Debt mutualisation is an option to manage the expected rise of sovereign debt and the need for a greater supply of low-risk bonds. Yet, this option could run into political difficulties. European Bonds (details here, 2016) are alternative, as mentioned in some proposed reforms of the euro area (see here, 2018). The European Bond solution amounts to a securitisation of govies: a) an entity (e.g. ESM) buys a set of govies (e.g. from the ECB), and b) issues bonds whose interest and reimbursement are funded in aggregate by govies’ interests and reimbursments. In particular, c) bonds are issued in two categories, European Safe Bonds (ESBs) and European Junior Bonds (EJBs). By contract, losses (e.g. in case of a government’s default) are to be suffered first by the EJB tranche. Thus, a well calibrated tranching virtually makes the ESB tranche risk-free (AAA-rated).
Simulations say that a basket of European govies (including about € 1.3 tn of Italian bonds) can be turned into a 70% tranche of AAA-rated ESBs, and a 30% tranche of risky junior assets (the EJBs). The ESM could therefore turn € 6 trillion of European govies into € 4.2 tn of AAA-rated ESBs and € 1.8 tn of estimated BB-rated EJBs (total govies outstanding today amount to about € 10 tn, of which just € 2.5 tn are AAA-rated). If so, in case of an Italian default with an expected 50% recovery rate (i.e. a € 0.7 tn loss from the Italian govies), the EJB tranche would be large enough to absorb the shock. Of course, the price of the EJBs will discount this risk; its extent is another concern.
According to this scheme, commercial banks are expected to buy ESBs rather than government bonds. By doing so, banks would reduce their exposure to risk, while professional operators with an appetite for risk would buy high-yield EJBs. Thus, default-related losses would disappear from the balance sheets of the banks and concentrate on investment funds and other investors.
ESBs could theoretically help to establish sound public finances. For example, by transforming only a portion of govies (e.g. amounts up to the 60% of GDP) into safe assets, the remaining part will be paying the interest rates required by the market. Profligate governments will find it harder to finance the exceeding debt. This perspective was elaborated some years ago, but such a mechanism is unlikely to work in the aftermath of the Covid-19 shock: the most indebted governments will probably prefer to keep high spending policies instead of engaging in heavy cuts and aggravating their already distressed economies.
However, a shock scenario could succeed in aligning indebtedness rates. If the ESB/EJB project was implemented, the ECB could get rid of the govies on its balance sheet (by selling them to the ESM to securitise them) and stop manipulating interest rates. Interest rates on AAA bonds (including ESBs) would return positive, provide ammunition against possible future crises, and also support banks’ and pension funds’ balance sheets. By contrast, heavily indebted governments would face much higher interest rates on the non-securitised share of their debt and possibly default. The EJB tranche would then absorb the blow, while ESBs subscribers and EU entities would stay unharmed: it would be like blowing up a Member inside a bunker. In short, the implied large haircuts would reduce the debt burden to a manageable level, and set a new start for the EU project.

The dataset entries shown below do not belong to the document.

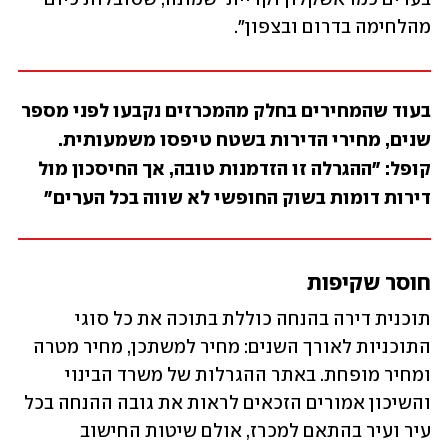
מהלחימה בדרום ובצפון".
בעוד שהמחירים בחלק מהמכרזים נקבעו לפני מספר 
שנים, מחירי הדירות בשטח טיפסו משמעותית. 
קופל: "ההגרלה זו הזדמנות טובה, אך החיסכון מול 
דירות דומות בשוק החופשי לא שווה בכל הערים"
חוסר שקיפות
תוכנית דירה בהנחה כוללת בתוכה את כל סוגי 
התוכניות לאורך השנים: מחיר למשתכן, מחיר מטרה 
ומחיר מופחת. באתר ההגרלות של משרד הבינוי 
והשיכון אמורים הזכאים לראות את גובה ההנחה בכל 
עיר ועיר בהתאם למכרז, אולם שיטות החישוב 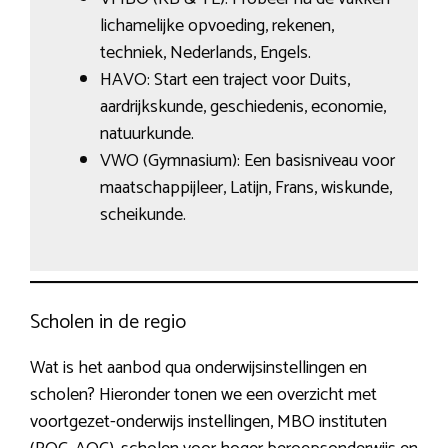
lichamelijke opvoeding, rekenen,
techniek, Nederlands, Engels.
HAVO: Start een traject voor Duits,
aardrijkskunde, geschiedenis, economie,
natuurkunde.
VWO (Gymnasium): Een basisniveau voor
maatschappijleer, Latijn, Frans, wiskunde,
scheikunde.
Scholen in de regio
Wat is het aanbod qua onderwijsinstellingen en
scholen? Hieronder tonen we een overzicht met
voortgezet-onderwijs instellingen, MBO instituten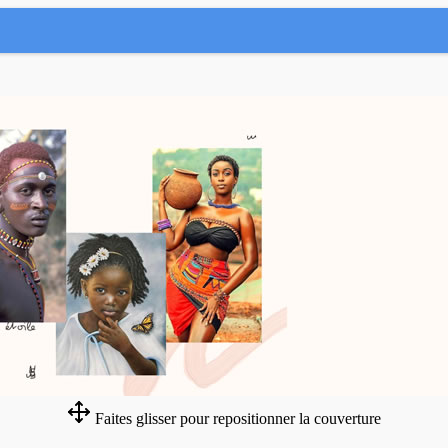
Faites glisser pour repositionner la couverture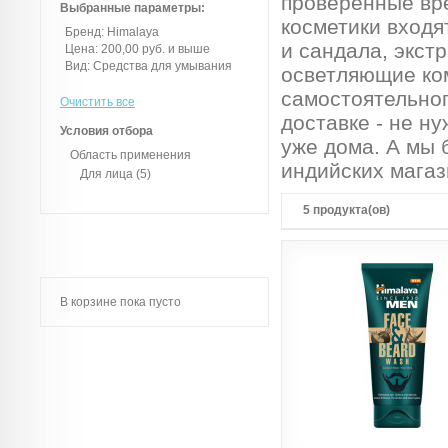
проверенные вр
Выбранные параметры:
косметики входя
Бренд:
Himalaya
и сандала, экст
Цена:
200,00 руб. и выше
Вид:
Средства для умывания
осветляющие ко
самостоятельног
Очистить все
доставке - не ну
Условия отбора
уже дома. А мы 
Область применения
индийских магаз
Для лица
(5)
5 продукта(ов)
В корзине пока пусто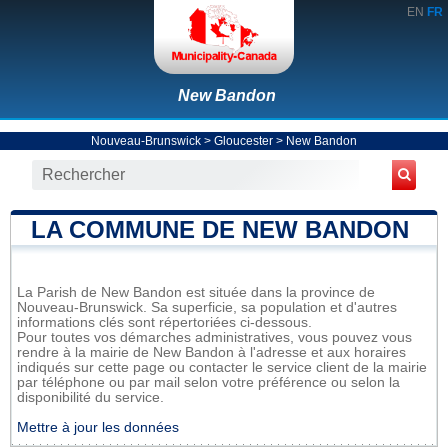
EN
FR
New Bandon
Nouveau-Brunswick
>
Gloucester
>
New Bandon
LA COMMUNE DE NEW BANDON
La Parish de New Bandon est située dans la province de
Nouveau-Brunswick. Sa superficie, sa population et d'autres
informations clés sont répertoriées ci-dessous.
Pour toutes vos démarches administratives, vous pouvez vous
rendre à la mairie de New Bandon à l'adresse et aux horaires
indiqués sur cette page ou contacter le service client de la mairie
par téléphone ou par mail selon votre préférence ou selon la
disponibilité du service.
Mettre à jour les données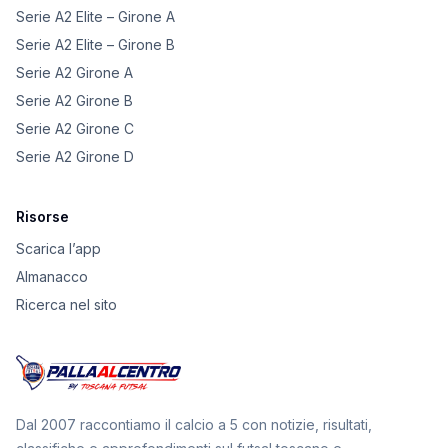
Serie A2 Elite – Girone A
Serie A2 Elite – Girone B
Serie A2 Girone A
Serie A2 Girone B
Serie A2 Girone C
Serie A2 Girone D
Risorse
Scarica l’app
Almanacco
Ricerca nel sito
Dal 2007 raccontiamo il calcio a 5 con notizie, risultati,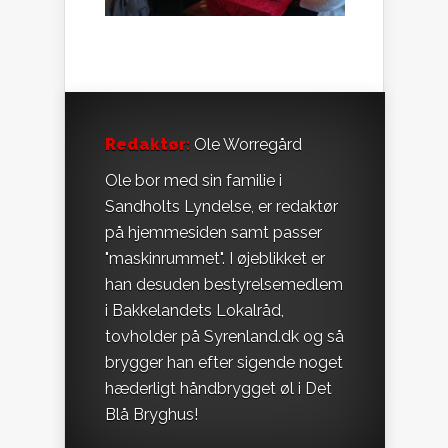
Redaktør:
Ole Worregård
Ole bor med sin familie i
Sandholts Lyndelse, er redaktør
på hjemmesiden samt passer
"maskinrummet". I øjeblikket er
han desuden bestyrelsemedlem
i Bakkelandets Lokalråd,
tovholder på Syrenland.dk og så
brygger han efter sigende noget
hæderligt håndbrygget øl i Det
Blå Bryghus!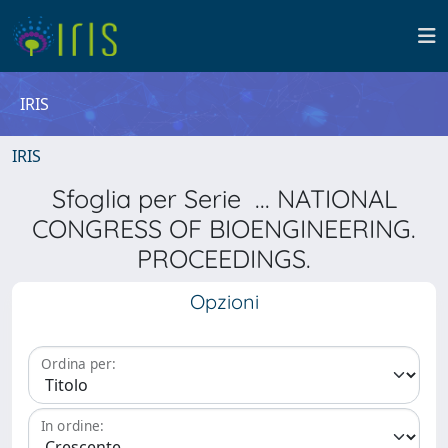
IRIS
IRIS
Sfoglia per Serie ... NATIONAL
CONGRESS OF BIOENGINEERING.
PROCEEDINGS.
Opzioni
Ordina per:
In ordine: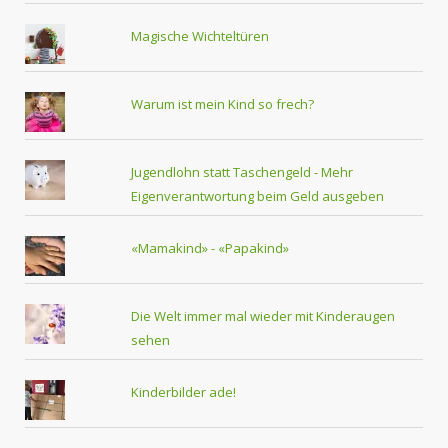
Magische Wichteltüren
Warum ist mein Kind so frech?
Jugendlohn statt Taschengeld - Mehr
Eigenverantwortung beim Geld ausgeben
«Mamakind» - «Papakind»
Die Welt immer mal wieder mit Kinderaugen
sehen
Kinderbilder ade!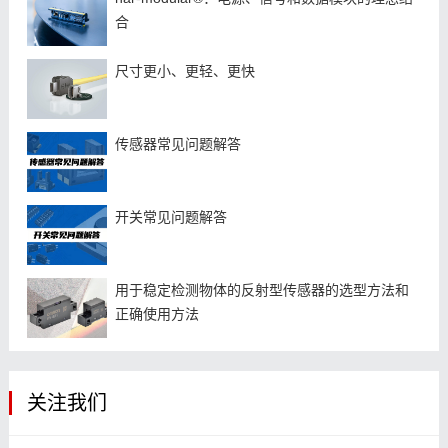
合
尺寸更小、更轻、更快
​传感器常见问题解答
开关常见问题解答
用于稳定检测物体的反射型传感器的选型方法和
正确使用方法
关注我们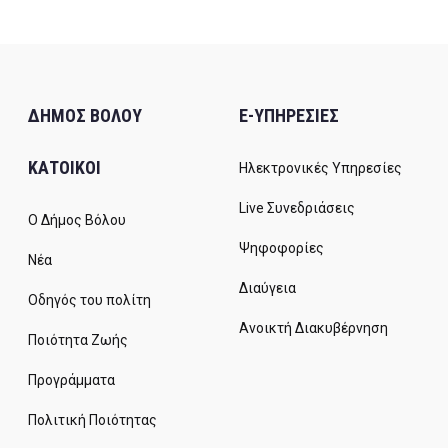
ΔΗΜΟΣ ΒΟΛΟΥ
E-ΥΠΗΡΕΣΙΕΣ
ΚΑΤΟΙΚΟΙ
Ηλεκτρονικές Υπηρεσίες
Live Συνεδριάσεις
Ο Δήμος Βόλου
Ψηφοφορίες
Νέα
Διαύγεια
Οδηγός του πολίτη
Ανοικτή Διακυβέρνηση
Ποιότητα Ζωής
Προγράμματα
Πολιτική Ποιότητας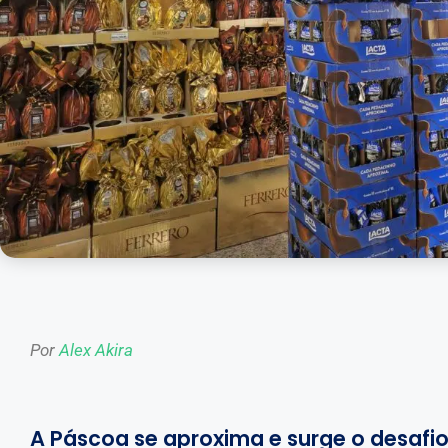
Por
Alex Akira
A Páscoa se aproxima e surge o desafio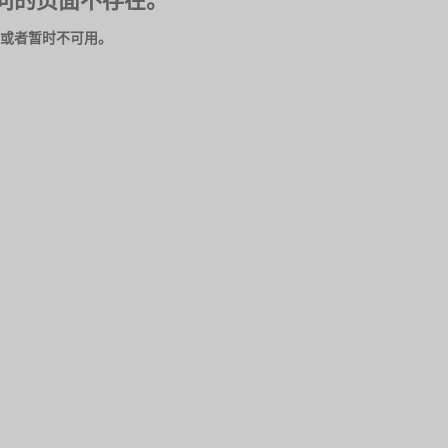
问的页面不存在。
或者暂时不可用。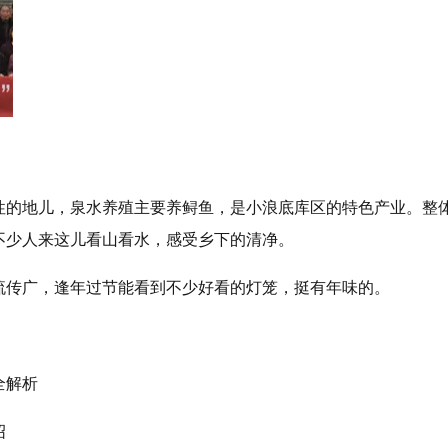
性的地儿，泉水养殖主要养鲟鱼，是小浪底库区的特色产业。整
不少人来这儿看山看水，感受乡下的清净。
流传广，逢年过节能看到不少好看的灯笼，挺有年味的。
全解析
绍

Maintaining a lower debt (and limited budget deficits) is easier than reducing a large one (pursuing a row of fiscal surpluses), and a defaulted Member – given the need for help by the EU – would be easier to tame politically.
For this scenario to see the light, the ECB should let interest rates rise sufficiently for defaults to follow. Since the EJB subscribers would suffer relevant losses, policy arrangements would also be needed for the less accommodating monetary policy swing not to be discounted from the beginning. At the same time, it should be well presented/packaged and justified from a political and economic point of view during implementation (all in all, “policymakers must not assume that we would keep the financing costs of governments low forever or iron out any differences in sovereign risk premia”, as recently stated by Jens Weidman).
Obtaining these goals is not going to be easy. Yet, leading all the EU members towards debt mutualisation (and centralised fiscal policy) could be even more difficult. Moreover, debt mutualisation can be realised only gradually, while enforcing measures of financial repression remain a heavy burden for banks and pension funds. Blowing up the debt problem inside such a financial bunker would be an easier, though painful, alternative.